Before Porsche was an international sensation; before their many successes at motorsport and long before the collector market discovered the brand, they were an engineering firm first. Established in a tiny office on the Kronenstraße in Stuttgart on 25 April 1931, Porsche Design initially offered their engineering skills to anyone interested, including other automakers. The first official Porsche “Type” number was “007,” in part to reassure their would-be client, Wanderer, that their engineering skills exceeded amateur status. Of course, Wanderer had nothing to worry about, as Porsche had been engineering high-tech “Mixed Hybrid” automobiles as early as 1900.

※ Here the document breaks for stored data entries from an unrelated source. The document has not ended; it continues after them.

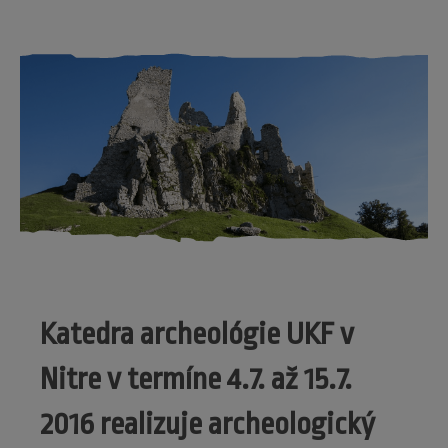
Katedra archeológie UKF v
Nitre v termíne 4.7. až 15.7.
2016 realizuje archeologický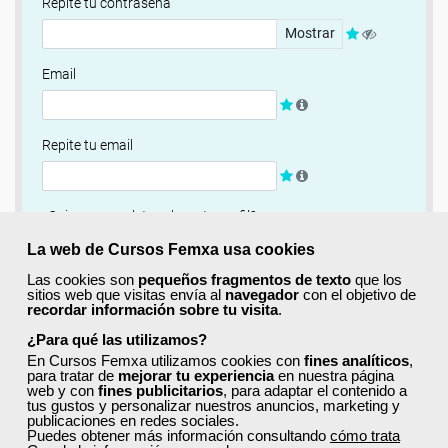
Repite tu contraseña
Mostrar
Email
Repite tu email
¿Quieres completar ahora tu perfil?
Si
No, completaré mi perfil más adelante
La web de Cursos Femxa usa cookies
Las cookies son
pequeños fragmentos de texto
que los
Newsletter
sitios web que visitas envía al
navegador
con el objetivo de
recordar información sobre tu visita
.
Si, quiero recibir información sobre cursos, ofertas
exclusivas y recursos para el aprendizaje.
¿Para qué las utilizamos?
En Cursos Femxa utilizamos cookies con
fines analíticos
,
para tratar de
mejorar tu experiencia
en nuestra página
Términos y condiciones
web y con
fines publicitarios
, para adaptar el contenido a
tus gustos y personalizar nuestros anuncios, marketing y
He leído y acepto la
Política de Privacidad
publicaciones en redes sociales.
Puedes obtener más información consultando
cómo trata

In retrospect, the firm founded by Ferdinand Porsche was destined for greatness even from that early era. Porsche’s follow-up “Type 008” for Wanderer stands as an icon of Art Deco automotive design and established the long-standing relationship with coachbuilder Reutter. Because Porsche worked for multiple automakers, all competing against one another, the ambiguous “Type No.” system kept the firm’s clients anonymous. Synchromesh gearboxes for Volkswagen (“Type 278”) and supercharged single-seaters for Cisitalia (“Type 360”). By the time the type numbers reached “356,” Porsche was ready to brand their own cars, top to bottom.
As part of our annual Amelia Island auction, RM Sotheby’s is proud to present these spectacular Porsche sports cars, telling a story of continuous refinement and engineering excellence from “Type 356 C” to “Type 918”:
1965 Porsche 356 C Cabriolet by Reutter
Estimate: $150,000 - $175,000 USD | Offered Without Reserve
True fans of Porsche seem to gravitate towards two ends of the spectrum: Early and late. Lovers of history want to experience Porsche performance at its most pure state. That is to say, with engineering directed by none other than Ferdinand Porsche himself; an air-cooled, open-top masterpiece in its third era of existence. As opposed to the previous “356 B” variant, Cabriolets like this one were fitted with zip-out plastic rear windows, a practical addition that would resurface in early examples of the Porsche 911 Targa. A classic in the history of Porsche, offered entirely without reserve.
1994 Porsche 911 Speedster
Estimate: $150,000 - $175,000 USD
Though our Porsche history is jumping around a bit, it was important to put these two open-top, air-cooled sports cars together. This second-generation 911 Speedster was made to evoke the 356-based classic which was conceived by Porsche’s ace salesman and New York City-based distributor, Max Hoffman. While the Speedster’s first revival in 1989 mostly comprised of an appearance package, the 1994 follow-up was closer in performance and ethos to the contemporary Carrera RS. This example sports lightweight, body-colored bucket seats and (for the first time) a removable windshield. One of a total of 936 produced.
1990 Porsche RUF 'CTR' Carrera 4
Estimate: $350,000 - $400,000 USD
For one step beyond in terms of rarity, this RUF-built Porsche ‘CTR’ Carrera 4 is one of only two four-wheel-drive examples ever made on the 964 platform. We have covered this example, built by Alois Ruf’s skilled technicians, in this space previously, in an article about a single-owner collection of spectacular motorsport-spec sports cars. For anyone convinced they have seen it all in terms of Porsche performance upgrading, this Kevlar-bodied, ‘Yellow Bird’-powered machine will reset your expectations.
1995 Porsche 911 Carrera RS 3.8
Estimate: $300,000 - $325,000 USD
For many Porsche enthusiasts, owning a car that wears the famous Stuttgart crest is but a stepping stone to the ultimate goal, signified by two letters: “RS.” More of a lifestyle than a mere suffix, ‘RS’ (or, “Rennsport”) has inspired the business names of high-end restorers in the U.K. and a significant factory-authorized gathering in California, and Porschephiles everywhere in between. All quest after ‘RS’-branded examples like this one from the 993-generation, with an air-cooled, naturally aspirated 3.8-litre engine. Never officially imported to the United States, Amelia Island presents an exceptional opportunity for stateside collectors to experience the ultimate expression of Porsche purity.
2015 Porsche 918 Spyder
Estimate: $1,000,000 - $1,250,000 USD
Perhaps the best way to describe the enduring appeal of a brand like Porsche is a list like this one; beginning with one nimble, open-air sports car and ending with another. Though fifty years separate “Type 356” from “Type 918,” the two cars share an underlying ethos of spirited performance, driven by technology. In the case of this example, the plug-in hybrid powertrain technology in question was completely contemporary for the 21st century, but in typical Porsche form, references the firm’s first project. Presented in the quintessential color combination of Meteor Silver Metallic over Garnet Red leather, this example’s odometer shows fewer than 2,620 miles from new. A perfect Porsche for those who, quite literally, want their supercars to be grounded in years of real-world engineering experience.